Grand Duchess itu mendudukkan dirinya pada sofa, perempuan bernama asli Sienna Emerald Millers itu menunggu dengan tenang hingga beberapa pelayan perempuan meletakkan cemilan dan teh hangat di meja yang berada tempat di hadapannya. Setelahnya para pelayan itu keluar.
Sekitar lima belas menit kemudian seseorang kembali mengetuk pintu, memberi tahukan jika sang jenderal telah tiba. Sienna pun menyuruh orang itu untuk mempersilahkannya masuk.
Sienna beranjak dari duduknya saat pintu besar ruangan itu terbuka. Dengan tenang Sienna melihat laki-laki dengan tubuh tegap dan paras yang menawan itu memasuki kamarnya hingga pintu itu kembali tertutup.
Gideon, sang Jenderal Angkatan Darat Kekaisaran Baston itu berlutut di hadapan perempuan yang mengenakan pakaian minim dan seksi itu dengan rasa hormat. "Gideon de Raiden menghadap Grand Duchess Millers."
"Berdirilah Gideon Harrington." Kata-kata itu membuat Gideon berdiri, menegakkan kembali tubuh tegapnya.
"Ada keperluan apa kau kemari begitu terburu-buru Jenderal?
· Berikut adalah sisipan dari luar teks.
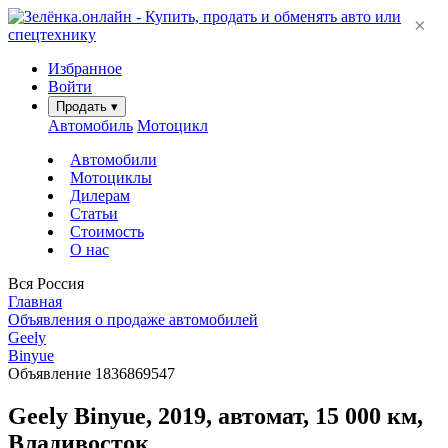
×
Избранное
Войти
Продать
▾
Автомобиль
Мотоцикл
Автомобили
Мотоциклы
Дилерам
Статьи
Стоимость
О нас
Вся Россия
Главная
Объявления о продаже автомобилей
Geely
Binyue
Объявление 1836869547
Geely Binyue, 2019, автомат, 15 000 км,
Владивосток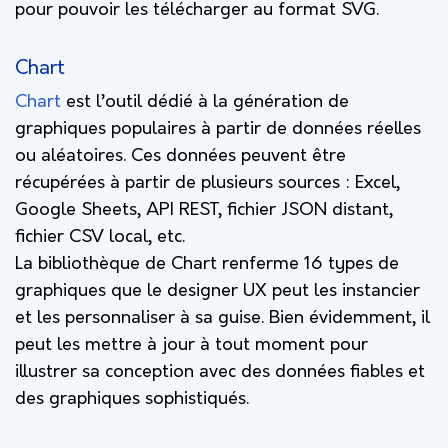
pour pouvoir les télécharger au format SVG.
Chart
Chart
est l’outil dédié à la génération de
graphiques populaires à partir de données réelles
ou aléatoires. Ces données peuvent être
récupérées à partir de plusieurs sources : Excel,
Google Sheets, API REST, fichier JSON distant,
fichier CSV local, etc.
La bibliothèque de Chart renferme 16 types de
graphiques que le designer UX peut les instancier
et les personnaliser à sa guise. Bien évidemment, il
peut les mettre à jour à tout moment pour
illustrer sa conception avec des données fiables et
des graphiques sophistiqués.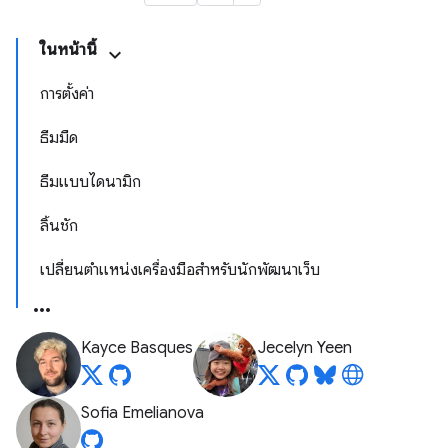
ในหน้านี้
การตั้งค่า
ธีมมืด
ธีมแบบไดนามิก
ลิ้นชัก
เปลี่ยนตำแหน่งเครื่องมือสำหรับนักพัฒนาเว็บ
Kayce Basques
Jecelyn Yeen
Sofia Emelianova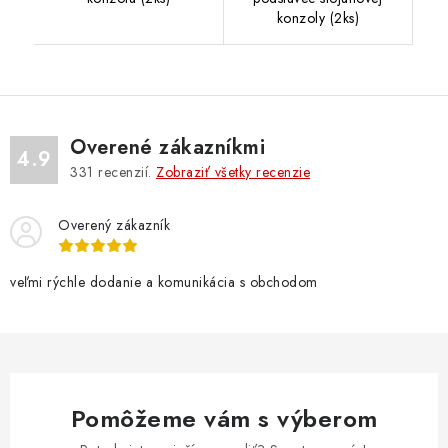
konzoly (2ks)
Overené zákazníkmi
4.9
331
recenzií.
Zobraziť všetky recenzie
Overený zákazník
veľmi rýchle dodanie a komunikácia s obchodom
Pomôžeme vám s výberom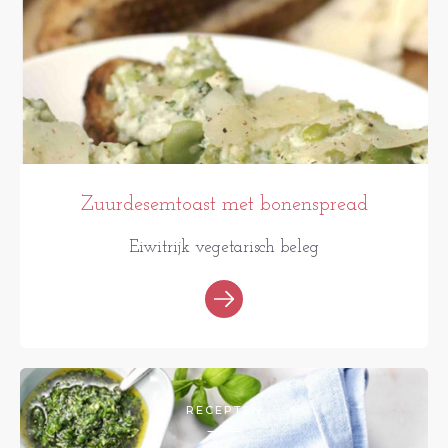
Zuurdesemtoast met bonenspread
Eiwitrijk vegetarisch beleg
RECEPTEN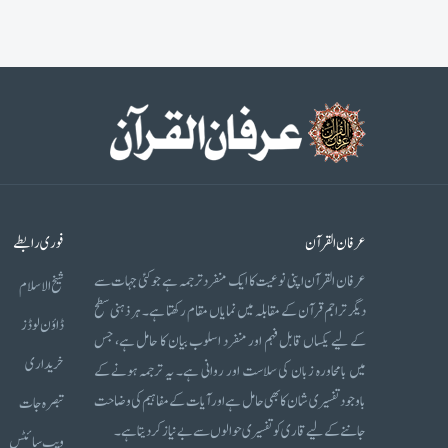
عرفان القرآن
فوری رابطے
عرفان القرآن اپنی نوعیت کا ایک منفرد ترجمہ ہے جو کئی جہات سے
شیخ الاسلام
دیگر تراجم قرآن کے مقابلہ میں نمایاں مقام رکھتا ہے۔ ہر ذہنی سطح
ڈاؤن لوڈز
کے لیے یکساں قابل فہم اور منفرد اسلوب بیان کا حامل ہے، جس
خریداری
میں بامحاورہ زبان کی سلاست اور روانی ہے۔ یہ ترجمہ ہونے کے
باوجود تفسیری شان کا بھی حامل ہے اور آیات کے مفاہیم کی وضاحت
تبصرہ جات
جاننے کے لیے قاری کو تفسیری حوالوں سے بے نیاز کر دیتا ہے۔
ویب سائٹس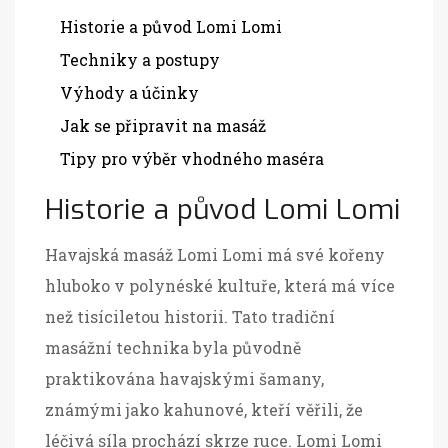
Historie a původ Lomi Lomi
Techniky a postupy
Výhody a účinky
Jak se připravit na masáž
Tipy pro výběr vhodného maséra
Historie a původ Lomi Lomi
Havajská masáž Lomi Lomi má své kořeny
hluboko v polynéské kultuře, která má více
než tisíciletou historii. Tato tradiční
masážní technika byla původně
praktikována havajskými šamany,
známými jako kahunové, kteří věřili, že
léčivá síla prochází skrze ruce. Lomi Lomi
Apakah hanya karena karena sebuah kertas engkau begitu terburu-buru?" tanya Sienna dengan wajah dinginnya.
"Benar," jawab Gideon.
"Bagaimana jika kau berbohong kepadaku Jenderal? Bagaimana jika kau punya maksud lain dengan kedatanganmu yang begitu terburu-buru?" tanya Sienna masih dengan wajah dinginnya.
"Maka saya akan menyerahkan diri saya kepada Anda," ucap Gideon dengan suara yang terlampau tenang dan wajah datarnya.
"Kalau begitu, aku tanya sekali lagi. Ada keperluan apa kau kemari begitu terburu-buru Jenderal? Apakah hanya karena sebuah kertas engkau begitu terburu-buru?" tanya Sienna sekali lagi, mengulangi pertanyaan yang sebelumnya ia ajukan.
"Benar." Gideon masih menjawab dengan jawaban yang sama. Sementara Sienna yang mendengar kalimat itu tersenyum miring.
Perempuan dengan rambut merah muda itu berjalan mendekati Gideon dengan tenang. Sementara Gideon berdiri di tempatnya tanpa bergerak barang sedikit pun. "Kau berbohong."
"Aku lebih merasa kau merindukanku Yang Mulia," lanjut perempuan itu dengan senyuman miring. Perlahan jemari lentik perempuan itu terangkat, menyentuh pipi laki-laki di hadapannya itu yang terasa begitu dingin.
Gideon terdiam saat Sienna menyentuh pipinya dengan tangannya yang terasa sedikit hangat. Pandangannya pun bertemu dengan manik emerald hijau indah milik perempuan di hadapannya itu. Hingga matanya teralihkan ke arah bibir mungil perempuan itu yang terasa begitu menggodanya.
Gideon mengangkat tangannya, menyentuh bibir kemerahan itu dengan ibu jarinya lalu kembali menatap manik emerald hijau milik perempuan itu. "Benar, saya merindukan Anda."
Usai kalimat yang terdengar begitu indah itu laki-laki itu mendekatkan wajahnya pada wajah sang Grand Duchess, melumat bibir kemerahan itu dengan rakus.